Отец усмехнулся. Мы выпили и он говорит:
– Знаешь, что Сергей Сергеевич, сегодня стою я на своем посту со своим плакатом. На нем цитата из любимого всем народом сериала…
– Какой сериал? Рабыня Изаура?
– Какая рабыня… Ну наш сериал, с Жегловым и Шараповым. Помнишь там его классическую формулировку.
– Помню, помню. Вор должен сидеть в тюрьме. И каким способом я его туда упеку, для народа не имеет значения.
– Вот, вот, – сказал отец. – Стою я с соратниками с этим плакатом у уважаемой народом генеральной прокуратуры. Стою я там и гляжу – бочком, бочком, в толпе пробираются два генеральных директора известной теперь всему миру нефтяной компании. Причем без охраны и, как я понимаю, инкогнито.
Сергей Сергеевич с улыбкой смотрит на меня.
– Ты что ли, Вероника? С кем это ты?
– С кем, с кем. Да с Алькой Астаховой.
Алька бывала у нас, и Сергей Сергеевич тоже от нас слышал о ней.
– А ты значит – часто бываешь? – спрашиваю у отца.
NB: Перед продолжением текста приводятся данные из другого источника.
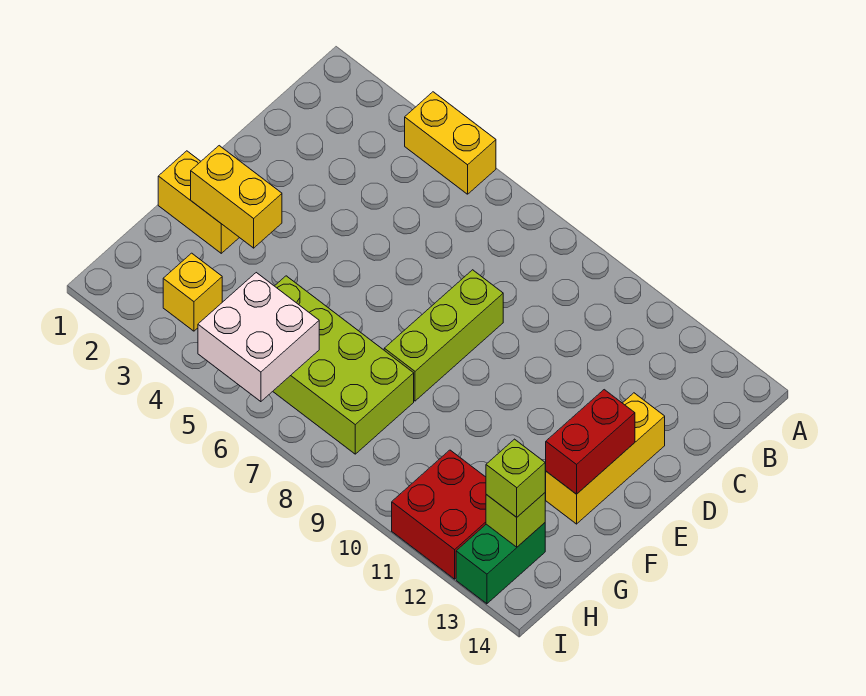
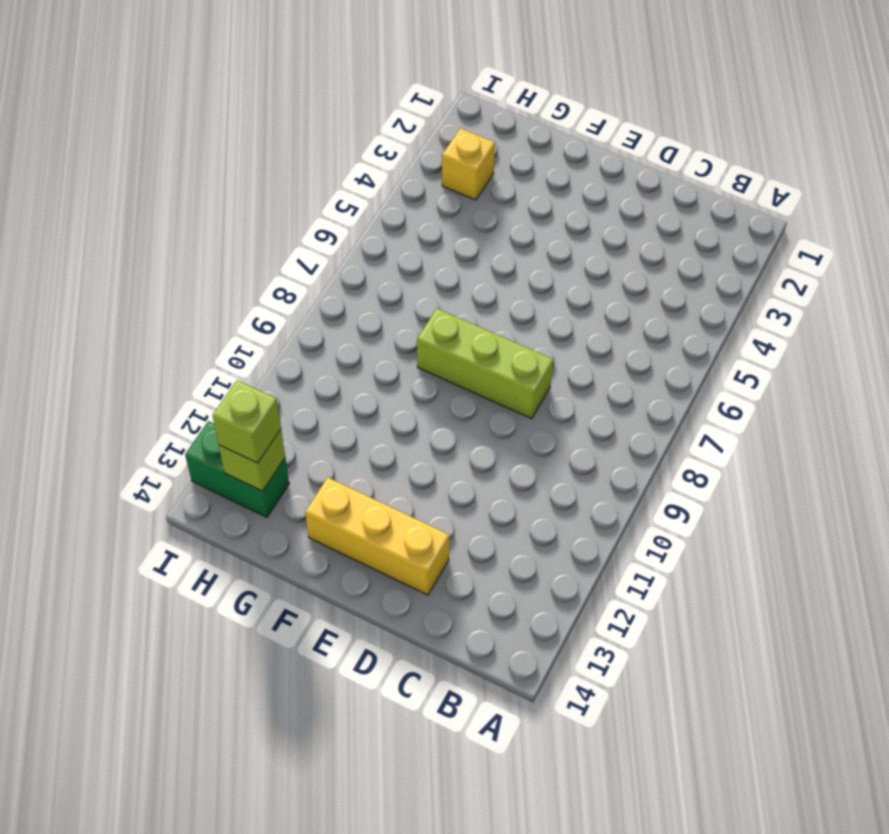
none -> yellow brick A4:A5 level 1
none -> yellow brick F1:F2 level 1
none -> lime brick G5:H8 level 1

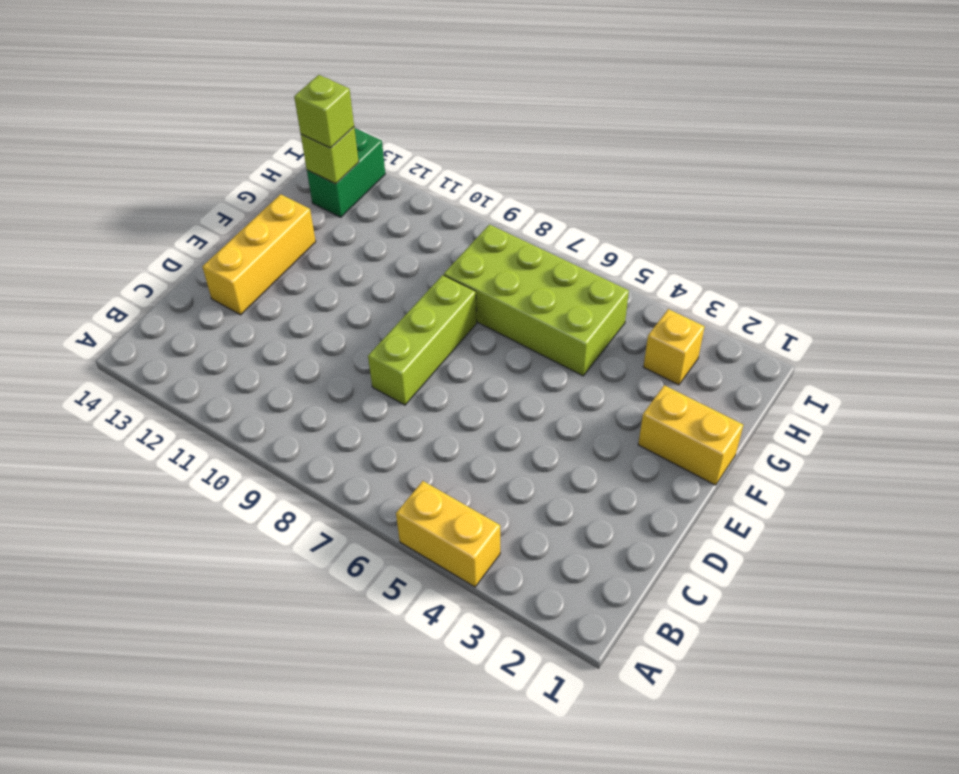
none -> red brick H11:I12 level 1
none -> red brick E13:F13 level 2
none -> yellow brick F2:F3 level 2

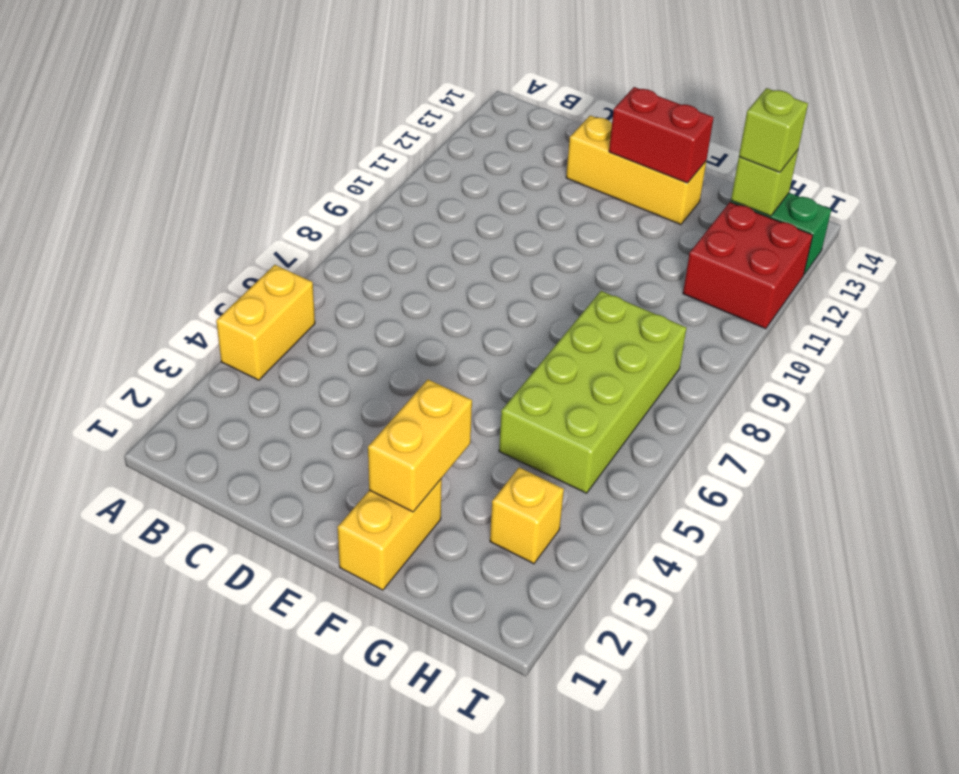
none -> lime brick D8:F8 level 1
none -> white brick H5:I6 level 2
– Как только студенты и либералы собираются, так и я там с соратниками на боевой пост выражать свой пролетарский гнев против этого вора и мошенника. Нас даже по телевизору показывали в новостях. Но я в экран не попал. Наверное, их мой плакат пугает. Эти проклятые журналюги снимают там разную чушь. В основном наших противников с той стороны, да ментов. А настоящий пролетарский гнев остается за экраном. Я думаю потому, чтобы других олигархов не пугать. Ну и народ на бунт не поднимать.
– Ты хоть понимаешь, что ты делаешь? – вскипела я.
– Это я-то не понимаю, что делаю?
– Да, ты не понимаешь.
– Нет. Этот генеральный директор нашего криминального времени, учит меня – начальника крупнейшего в Европе инструментального завода.
– Ты понимаешь, что если посадят нашего олигарха, то примутся и за нас.
– Да кому вы нужны… На вас лишь посмотреть и любому следователю сразу станет ясно, какие вы генеральные директора, да еще нефтяных компаний. Видите ли они нефть в Москве добывают.